There were more TSA agents at security than there were passengers to screen. So of course things went a lot faster, but it also made for extra time to be thorough. Shoes came off, the laptops came out and one of the four of us in line was pulled aside for extra screening. Even so, we were all through security and at the gate in 10 minutes.
Total time from curb to the gate: 14 minutes.
At the gate
All security woes were quickly forgotten when I wandered into the lounge area by the gates. Fireplaces, couches and lounge chairs positioned by the wall of windows that overlook the tarmac and make you feel like you’ve walked into a private club.
There is, indeed, an airport bar: Upper Case Bar is small but well-stocked and, at 10 a.m. on a Wednesday, well-populated too.
The advertised Caffe Vita and Beecher’s Homemade Cheese shops weren’t up and running yet, but the bar menu offered a couple of Beecher’s cheese boards and a selection of wraps and sandwiches. Coffee drinks were also available.

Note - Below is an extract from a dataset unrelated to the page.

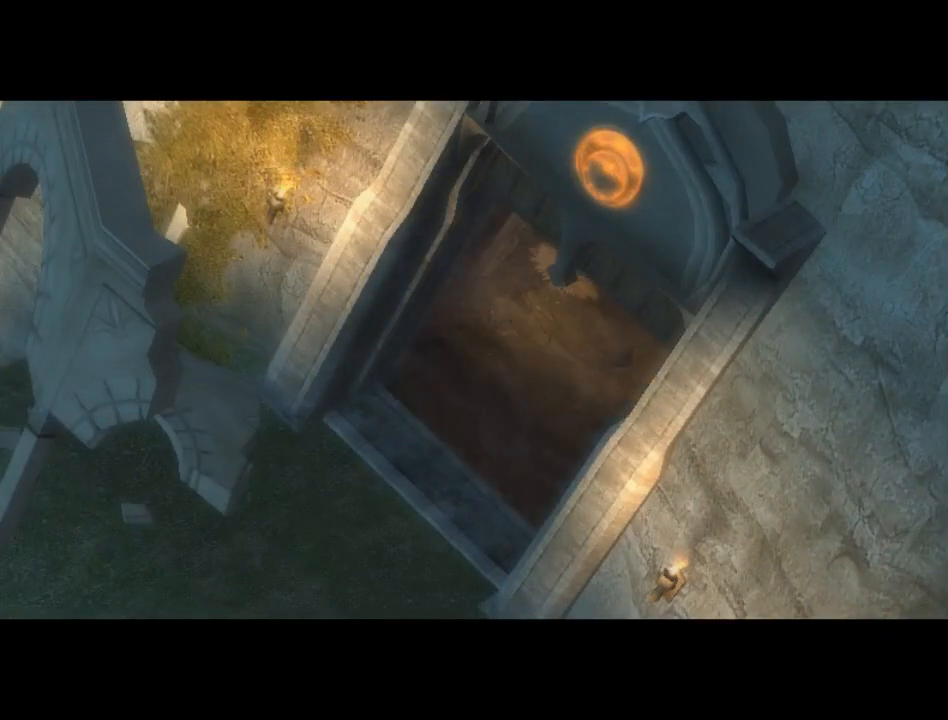
{"buttons": [], "left_stick": "center", "right_stick": "center", "events": []}
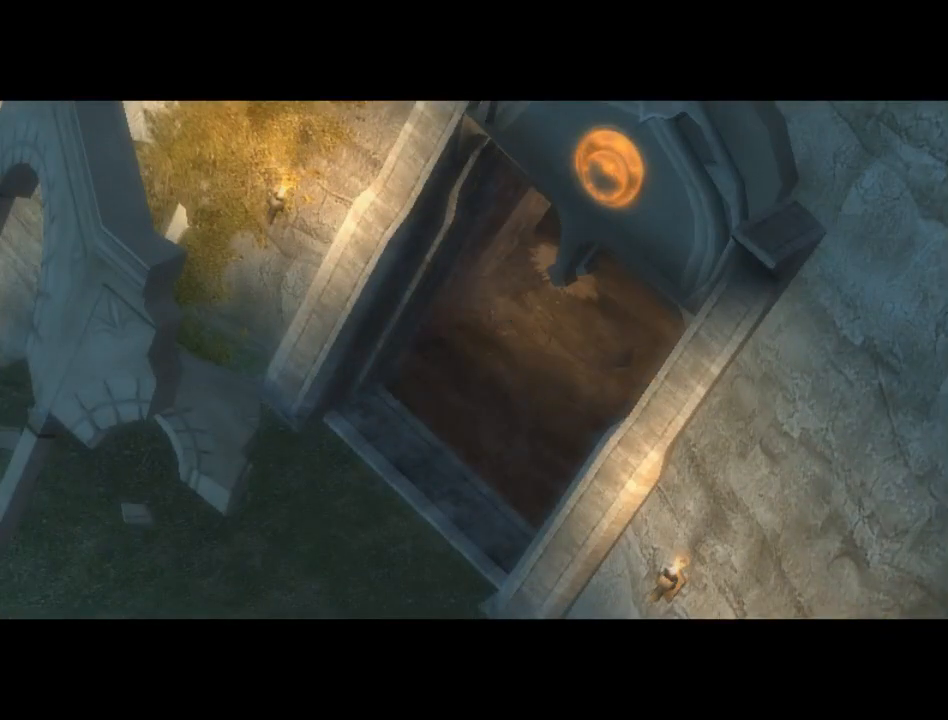
{"buttons": [], "left_stick": "left", "right_stick": "down-right", "events": [[150, "left_stick", "left"], [150, "right_stick", "down"], [250, "right_stick", "down-right"]]}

I ordered the roasted yam wrap ($8.99) and was not disappointed. It was pre-made, but it was a nice change from the rotation of tuna/ham/turkey options that are standard fare at most larger airports.
Travelers sipped cocktails at the bar and peppered the bartender with questions about upcoming lounge offerings. Some folks worked on laptops at cafe tables nearby, but most travelers lingered on the couches in front of fireplaces or found seats that looked out at the unusually large number of bright-yellow-jacketed staff on the tarmac, some of them clearly undergoing training.
Even as flights came in and the lounge and gate areas filled with new passengers, there were plenty of seats for strangers to keep a comfortable distance from each other.
Getting off the ground
Boarding was a breeze — with fewer passengers and a smaller plane, everyone was on board and seated in about 20 minutes.
Cold temperatures necessitated de-icing, so the plane stayed on the tarmac for an extra 30 minutes to be de-iced. Our flight attendant apologized over the speakers, noting that the de-icing staff were new and still training, “so let’s give them a break.” She also apologized that there would be no food service on the plane due to “improper catering.”
Maybe it was the low-stress process leading up to then, but there wasn’t a single groan or dissatisfied whisper from the passengers.
If you live north of Seattle, flying out of Paine Field on West Coast trips is a no-brainer. And although it is a longer journey for travelers from downtown Seattle or South Seattle, it could still be worth the extra time (and money) on the road if you’re looking to avoid Sea-Tac’s crowds, want a stress-free experience and would like to sit by a nice, cozy fireplace as you wait to board your plane.
If you go
- Arrive early and bask. You probably don’t need to arrive two hours early at Paine Field, but you might want to anyway just to enjoy a good book and a glass of wine by the fire.
- Pack light. Shorter flights usually mean smaller planes, which mean less overhead-bin space (on the flip side, it also means no uncomfortable middle seats). So, if you’re not checking a suitcase, pack a bag that will fit under the seat in front of you.